A frequent part of debates about technology choices and network planning is the premise that to succeed, rapid transit must be surrounded by high density development. This is an odd claim given the counter-examples available on Toronto.
The situation is more subtle, and “demand” turns not just on density adjacent to the line, but on its ability to act as a corridor drawing on feeder services to concentrate demand. Whether such concentration is “good” is another matter. Higher demand requires more infrastructure in the corridor and in a worst-case scenario, a line can run out of room. Two good examples in Toronto are the Yonge subway and Highway 401.
Focus on a single corridor can also distort travel patterns and network design. As a non-driver, I have often been amused by motorists who will go miles out of their way to use an expressway, only to find themselve trapped in a traffic jam. For transit riders, the need to force-feed rapid transit can interfere with travel that is not oriented to the primary trip pattern. Try getting around Scarborough if you are not bound for Kennedy or STC stations.
Recently, I was scanning another batch of old phographs and they reminded me of an even older example of high demand in a low density area: the streetcar shuttles on Bloor-Danforth that operated between the opening of the original Keele-Woodbine service, and the extensions a few years later to Islington-Warden. Neither Bloor West nor the Danforth — particularly in the late 1960s — were forests of high rise apartments. All the same, the shuttles had service, capacity and demand beyond that we see on any streetcar line today.

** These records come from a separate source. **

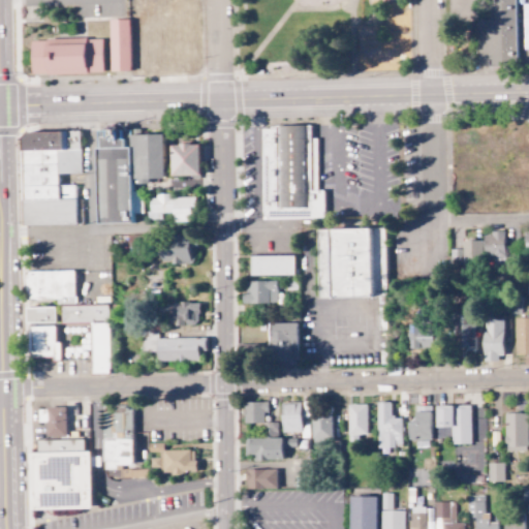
[(195,0),(174,0),(174,13),(153,13),(153,23),(139,24),(141,70),(197,68),(195,0)]
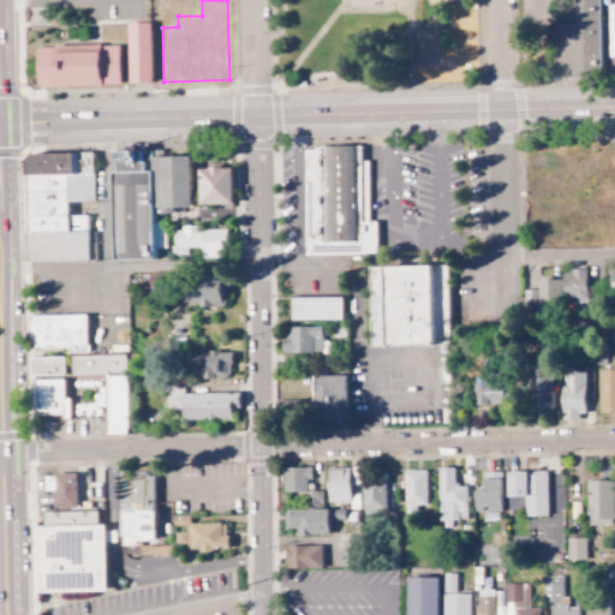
[(598,0),(567,0),(568,10),(554,10),(555,78),(601,77),(598,0)]
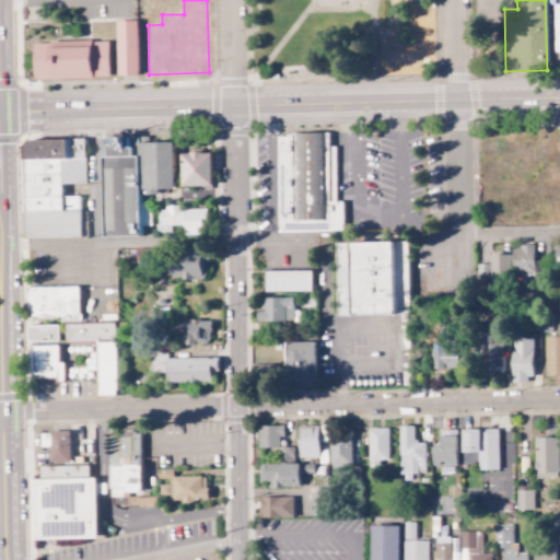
[(136,21),(115,21),(116,76),(137,76),(136,21)]
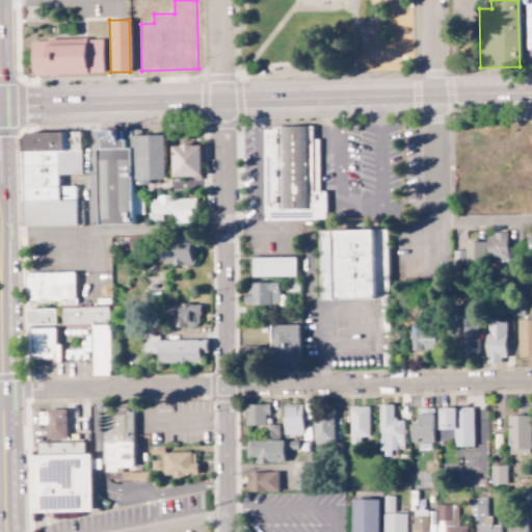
[(30,73),(30,41),(101,40),(102,72),(30,73)]
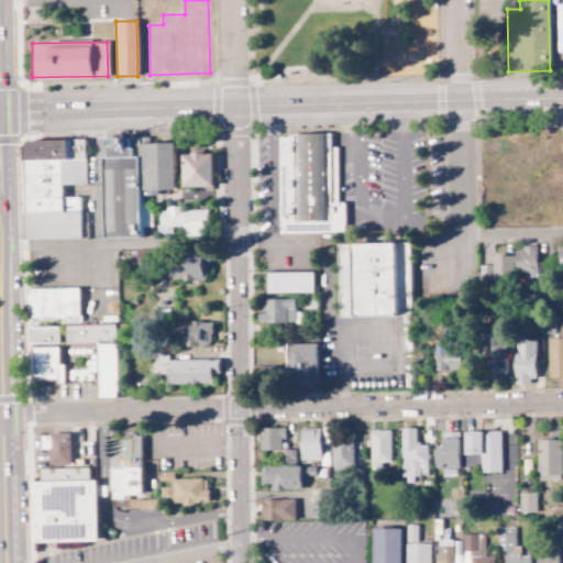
[(100,133),(103,225),(144,224),(142,131),(100,133)]
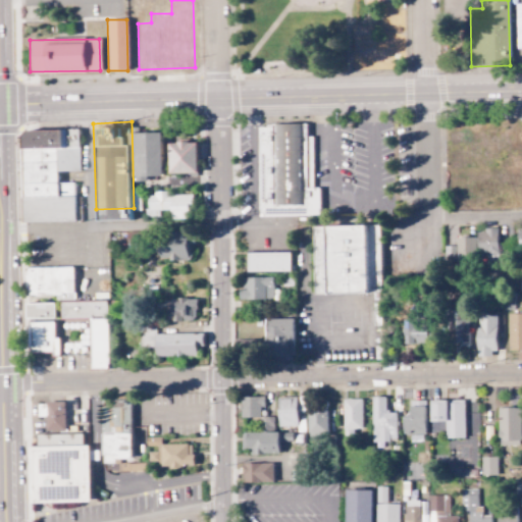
[(257,125),(259,214),(317,213),(315,124),(257,125)]
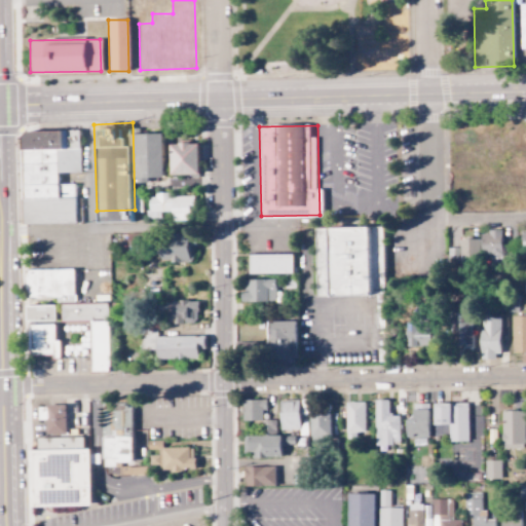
[(31,132),(26,137),(27,150),(55,149),(54,130),(31,132)]
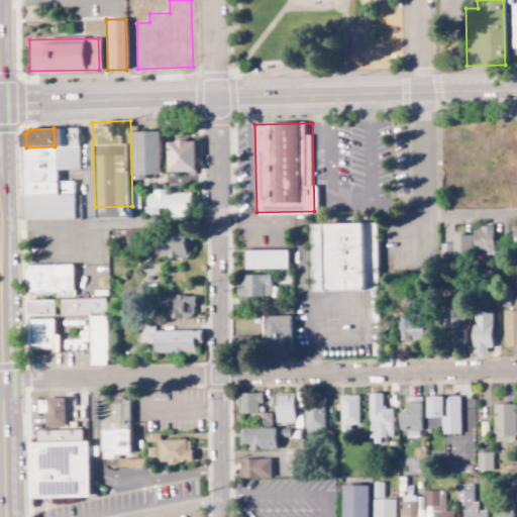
[(78,128),(54,128),(55,146),(79,146),(78,128)]
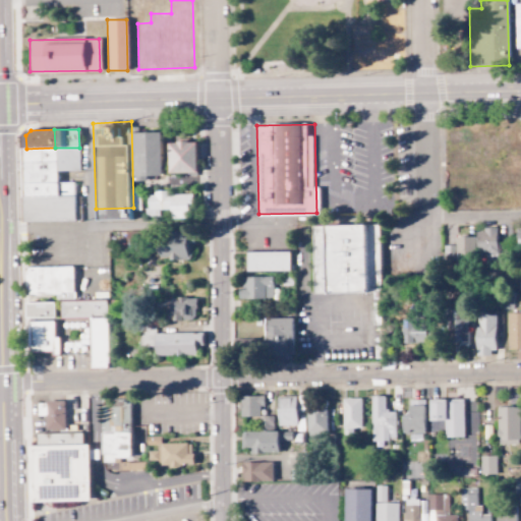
[(167,142),(168,174),(196,173),(195,141),(167,142)]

The Bloor West shuttle from Keele Station to Jane Loop operated with 17 cars at peak over a distance of only 2.1km at a headway of 1’07”. That’s 53.7 cars/hour for a design capacity of about 4,000/hr (based on about 75 riders per car) with headroom for peaks at a higher level.
The Danforth shuttle from Woodbine Station to Luttrell Loop operated with 12 cars on a 1.6km line at a headway of 1’30”. At 40 cars/hour this gave a design capacity of about 3,000/hr.
An important point about these shuttles is that the lion’s share of their traffic was bound to or from the subway, and local traffic was comparatively light. Many riders boarded inbound at the Jane and Luttrell terminals, and the streetcars were not attempting to serve very heavy demand from on-street stops. That demand depended on feeder bus services from what we now call “the inner suburbs”.
Moreover, the level of service on the outer ends of the old Bloor-Danforth streetcar route shows how considerable the demand was for these segments, even allowing for some added demand due to the subway’s presence.
The moral of this short article is that a transit network and its routes cannot be thought of with a simplistic model of transit stations surrounded by development. The larger context includes the diversity or concentration of demand patterns and the degree to which the network serves them.
In the next article, a look at Bloor West and The Danforth as they once were.
Correction January 6, 2015: In the original version of this article, I cited the number of cars/hour as the actual assignment of vehicles to each route. Thanks to John F. Bromley for catching this howling error.